Like me, John was a fighter, to the very end, and what they called back in the day, a race man: his life and work were for black people, largely, to correct all the racist wrongs we have seen across American pop culture from the beginning to now. John was not afraid to speak his mind, to challenge, even if it cost him many career opportunities, which I feel it did. He understood he had to speak for all of us, not just himself; that he had to sacrifice himself, his art, for the greater good of real diversity and real inclusion; that Hollywood, or America, would never change without being pushed, nonstop. John was our cinematic resister, our cinematic revolutionary. He was a USC-trained filmmaker with the independent spirit of a Melvin Van Peebles and our beloved hip-hop culture. John was high art and he was also games of spades at a fish fry in the ghetto on a Friday night.

And John was not afraid of looking himself in the mirror. In that same interview I did with him for the Tupac book, he and I spoke at length about the pitfalls of fame, especially when it comes mad young, mad early. John spoke to me about how he carried guns then, how he became something he was not, and how it could have ended his life before 30, the recklessness of it all. But because we had outlived famous and not-famous black males around us, both John and I also shared this thing called survivor’s guilt. Like why me God, why am I still here? This is the question virtually every black male in America will ask himself as he sees those around him, including those more gifted, smarter, fall, one by one. John was determined not to fall. That is what I felt in my bones when I left his office that day from what turned out to be one of the best interviews I’ve gotten for the Tupac book. John and I always stayed in touch, usually by text, but John also liked to pick up the phone and just kick it voice to voice. He was accessible in a way many in the entertainment industry are not. John did not, to me, believe his own hype. He was always about the next TV show, the next film, the next thing he had to do, and he always thought of helping others.

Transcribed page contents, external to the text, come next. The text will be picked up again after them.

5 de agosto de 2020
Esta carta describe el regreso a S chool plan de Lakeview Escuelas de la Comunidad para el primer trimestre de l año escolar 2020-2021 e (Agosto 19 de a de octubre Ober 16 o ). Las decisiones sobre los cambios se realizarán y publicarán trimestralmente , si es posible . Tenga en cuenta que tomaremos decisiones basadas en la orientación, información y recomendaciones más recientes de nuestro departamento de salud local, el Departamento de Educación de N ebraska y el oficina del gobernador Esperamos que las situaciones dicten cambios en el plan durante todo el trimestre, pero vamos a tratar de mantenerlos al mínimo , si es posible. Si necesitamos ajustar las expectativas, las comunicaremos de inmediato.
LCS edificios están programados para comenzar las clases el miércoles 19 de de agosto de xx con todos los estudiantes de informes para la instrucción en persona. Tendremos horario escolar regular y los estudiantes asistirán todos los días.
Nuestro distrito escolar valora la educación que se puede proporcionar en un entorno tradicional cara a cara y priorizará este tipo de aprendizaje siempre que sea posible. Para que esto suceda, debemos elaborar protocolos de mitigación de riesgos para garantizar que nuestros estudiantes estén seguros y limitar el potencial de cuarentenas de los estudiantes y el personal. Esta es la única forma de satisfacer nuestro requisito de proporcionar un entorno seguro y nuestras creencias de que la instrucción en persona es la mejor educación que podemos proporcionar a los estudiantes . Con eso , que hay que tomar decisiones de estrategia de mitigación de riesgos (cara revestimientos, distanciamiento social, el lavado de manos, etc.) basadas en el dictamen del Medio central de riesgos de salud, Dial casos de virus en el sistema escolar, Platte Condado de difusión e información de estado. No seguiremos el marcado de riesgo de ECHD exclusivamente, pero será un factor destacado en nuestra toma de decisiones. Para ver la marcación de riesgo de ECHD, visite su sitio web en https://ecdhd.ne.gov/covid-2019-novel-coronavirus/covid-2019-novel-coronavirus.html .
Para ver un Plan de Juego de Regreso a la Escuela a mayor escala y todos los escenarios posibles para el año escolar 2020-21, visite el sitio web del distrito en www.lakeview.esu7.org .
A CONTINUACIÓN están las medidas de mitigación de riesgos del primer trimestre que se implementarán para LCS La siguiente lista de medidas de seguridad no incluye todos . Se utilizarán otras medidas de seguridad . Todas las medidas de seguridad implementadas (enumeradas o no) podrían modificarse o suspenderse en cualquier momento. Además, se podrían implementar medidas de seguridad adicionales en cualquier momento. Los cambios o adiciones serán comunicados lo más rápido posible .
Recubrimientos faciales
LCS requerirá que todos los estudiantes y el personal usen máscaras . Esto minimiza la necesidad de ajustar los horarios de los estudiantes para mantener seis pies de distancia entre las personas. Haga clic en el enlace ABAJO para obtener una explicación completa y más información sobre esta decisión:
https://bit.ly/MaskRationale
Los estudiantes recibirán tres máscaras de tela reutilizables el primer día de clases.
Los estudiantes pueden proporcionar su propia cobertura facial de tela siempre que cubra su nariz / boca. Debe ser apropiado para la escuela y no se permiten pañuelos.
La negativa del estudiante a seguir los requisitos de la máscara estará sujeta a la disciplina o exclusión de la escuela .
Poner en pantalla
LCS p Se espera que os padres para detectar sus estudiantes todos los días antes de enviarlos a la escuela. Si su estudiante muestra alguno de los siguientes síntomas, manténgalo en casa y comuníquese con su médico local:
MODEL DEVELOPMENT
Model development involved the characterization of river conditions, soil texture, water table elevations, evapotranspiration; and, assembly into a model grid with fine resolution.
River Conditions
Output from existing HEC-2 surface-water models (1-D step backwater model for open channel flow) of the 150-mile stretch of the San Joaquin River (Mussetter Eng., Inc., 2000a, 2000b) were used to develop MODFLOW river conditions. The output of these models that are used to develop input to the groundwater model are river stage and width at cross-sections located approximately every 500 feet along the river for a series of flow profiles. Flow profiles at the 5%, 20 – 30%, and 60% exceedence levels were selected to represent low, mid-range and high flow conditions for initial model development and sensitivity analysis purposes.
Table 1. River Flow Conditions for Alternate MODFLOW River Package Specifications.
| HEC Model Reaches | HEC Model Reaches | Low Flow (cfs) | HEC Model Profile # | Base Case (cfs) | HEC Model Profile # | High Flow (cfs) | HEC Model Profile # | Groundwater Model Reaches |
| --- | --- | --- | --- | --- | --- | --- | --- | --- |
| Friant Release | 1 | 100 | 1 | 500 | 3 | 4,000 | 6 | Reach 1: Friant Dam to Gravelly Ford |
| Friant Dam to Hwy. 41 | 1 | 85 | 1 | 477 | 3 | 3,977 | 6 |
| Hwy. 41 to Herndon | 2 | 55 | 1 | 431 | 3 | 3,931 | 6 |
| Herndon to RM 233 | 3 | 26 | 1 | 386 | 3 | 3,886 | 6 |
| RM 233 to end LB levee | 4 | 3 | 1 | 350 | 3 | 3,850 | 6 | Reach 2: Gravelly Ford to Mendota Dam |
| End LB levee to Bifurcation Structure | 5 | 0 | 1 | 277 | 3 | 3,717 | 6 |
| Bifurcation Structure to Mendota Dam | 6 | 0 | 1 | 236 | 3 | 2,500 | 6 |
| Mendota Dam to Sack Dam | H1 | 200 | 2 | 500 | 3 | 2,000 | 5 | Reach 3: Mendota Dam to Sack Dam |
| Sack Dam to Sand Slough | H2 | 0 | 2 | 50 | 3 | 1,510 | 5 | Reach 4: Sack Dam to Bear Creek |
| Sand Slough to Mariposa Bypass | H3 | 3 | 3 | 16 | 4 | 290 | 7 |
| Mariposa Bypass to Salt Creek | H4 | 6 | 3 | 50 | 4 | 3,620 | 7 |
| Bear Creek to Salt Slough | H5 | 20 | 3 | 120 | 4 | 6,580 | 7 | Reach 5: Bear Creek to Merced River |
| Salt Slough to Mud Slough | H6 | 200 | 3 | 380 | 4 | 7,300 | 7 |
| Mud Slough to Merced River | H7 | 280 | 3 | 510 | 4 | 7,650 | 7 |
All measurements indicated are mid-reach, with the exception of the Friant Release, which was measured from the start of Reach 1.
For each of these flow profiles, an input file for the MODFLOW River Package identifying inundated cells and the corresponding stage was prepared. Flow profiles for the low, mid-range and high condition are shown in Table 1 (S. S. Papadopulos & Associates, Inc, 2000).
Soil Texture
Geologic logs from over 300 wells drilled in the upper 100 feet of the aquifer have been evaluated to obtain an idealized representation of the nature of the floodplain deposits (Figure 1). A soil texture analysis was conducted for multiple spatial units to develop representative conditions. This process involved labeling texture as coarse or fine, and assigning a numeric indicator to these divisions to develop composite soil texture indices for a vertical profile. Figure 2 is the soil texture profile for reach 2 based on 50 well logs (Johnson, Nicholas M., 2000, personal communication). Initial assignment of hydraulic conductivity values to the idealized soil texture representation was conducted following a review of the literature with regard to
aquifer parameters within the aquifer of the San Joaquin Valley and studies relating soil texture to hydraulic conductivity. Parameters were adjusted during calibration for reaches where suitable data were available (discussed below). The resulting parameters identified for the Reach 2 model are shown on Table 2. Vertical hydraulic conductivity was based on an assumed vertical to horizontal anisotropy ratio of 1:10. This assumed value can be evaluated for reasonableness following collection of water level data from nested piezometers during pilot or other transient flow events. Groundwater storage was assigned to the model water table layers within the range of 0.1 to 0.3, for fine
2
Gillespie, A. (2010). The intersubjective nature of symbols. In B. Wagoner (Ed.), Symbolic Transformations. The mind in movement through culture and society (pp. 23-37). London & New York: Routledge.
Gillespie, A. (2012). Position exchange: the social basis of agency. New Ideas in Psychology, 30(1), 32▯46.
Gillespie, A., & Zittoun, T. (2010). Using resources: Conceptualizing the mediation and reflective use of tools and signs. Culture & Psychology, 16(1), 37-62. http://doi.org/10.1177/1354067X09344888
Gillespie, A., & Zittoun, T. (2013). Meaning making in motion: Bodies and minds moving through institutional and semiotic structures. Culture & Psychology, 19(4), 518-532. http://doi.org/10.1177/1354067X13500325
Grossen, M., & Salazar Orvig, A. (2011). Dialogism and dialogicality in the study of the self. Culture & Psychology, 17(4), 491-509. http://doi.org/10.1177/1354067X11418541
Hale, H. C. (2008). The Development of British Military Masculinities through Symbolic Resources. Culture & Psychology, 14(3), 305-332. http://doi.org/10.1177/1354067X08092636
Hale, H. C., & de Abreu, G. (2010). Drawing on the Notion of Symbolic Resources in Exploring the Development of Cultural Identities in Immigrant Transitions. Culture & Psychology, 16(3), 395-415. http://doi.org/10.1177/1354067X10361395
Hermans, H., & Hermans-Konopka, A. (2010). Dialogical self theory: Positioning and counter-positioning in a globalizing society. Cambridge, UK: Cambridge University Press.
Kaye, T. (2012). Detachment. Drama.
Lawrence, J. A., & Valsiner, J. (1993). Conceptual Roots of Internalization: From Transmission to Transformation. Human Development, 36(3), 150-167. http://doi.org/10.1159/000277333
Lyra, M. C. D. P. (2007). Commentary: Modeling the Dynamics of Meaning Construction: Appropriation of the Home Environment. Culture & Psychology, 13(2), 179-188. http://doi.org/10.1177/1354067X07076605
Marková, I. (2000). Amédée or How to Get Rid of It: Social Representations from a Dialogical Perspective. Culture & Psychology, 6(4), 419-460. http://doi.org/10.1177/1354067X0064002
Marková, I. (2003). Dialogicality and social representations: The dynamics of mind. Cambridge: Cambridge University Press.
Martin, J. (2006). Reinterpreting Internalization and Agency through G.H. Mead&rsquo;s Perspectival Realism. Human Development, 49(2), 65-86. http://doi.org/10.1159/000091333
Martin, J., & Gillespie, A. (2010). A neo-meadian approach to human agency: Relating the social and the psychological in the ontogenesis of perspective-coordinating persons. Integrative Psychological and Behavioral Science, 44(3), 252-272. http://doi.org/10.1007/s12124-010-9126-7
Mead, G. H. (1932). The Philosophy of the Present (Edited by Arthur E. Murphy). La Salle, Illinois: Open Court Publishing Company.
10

When I first heard John Singleton had had a stroke, all the conflicting information made me think he would pull through. But today, ironically, as I flew from my city of New York to John’s city of Los Angeles, I learned it was over, that he was being taken off life support. I cried on that plane ride, I cry in my heart as I write this now. Another black man gone too soon, from something that was preventable. But given the many challenges we face in America, the ugliness of racism, the constant need to prove ourselves, over and over, it is little wonder that so many of us are sick, are walking wounded, are working ourselves, quite literally at times, to death. I am sad because I never got on that boat of John’s for a ride he was always offering. Sailing was one of the great joys of John’s life, and I spoke with him many a day when he was on his boat. I am extremely sad because just this past Saturday, I directed and produced and wrote my very first short film, about black men and black boys, and I thought about John Singleton the entire time, how I wanted to create something with him. And how I was going to ask him to support my short film entitled “Brotha Man.”

Indeed, we had kicked around some ideas the past year or so, he had quietly supported financially my wife Jinah Parker’s theater production, SHE, a Choreoplay, and John stood by me when I filed a lawsuit against the producers of the Tupac biopic, even as I was being ridiculed by some due to false media information. John, in a word, was a friend, to me, to many, a supporter, to me, to many; and because he is of my generation, of my race, of my gender identity, he also spoke for me and to me, through his films. So a part of me has died, too, with him, and you wonder every single time you see one of your peers gone how much time you have yourself before God, the ancestors, the universe, some spirit force calls on you next. I have no idea, I am not afraid, I am stunned, yes, but I have done everything I can to prepare myself for how long or how short the rest of my life will be. And it is my humble hope that like John Singleton, when I am gone, I will have left something behind for all time. Because he did, he truly did.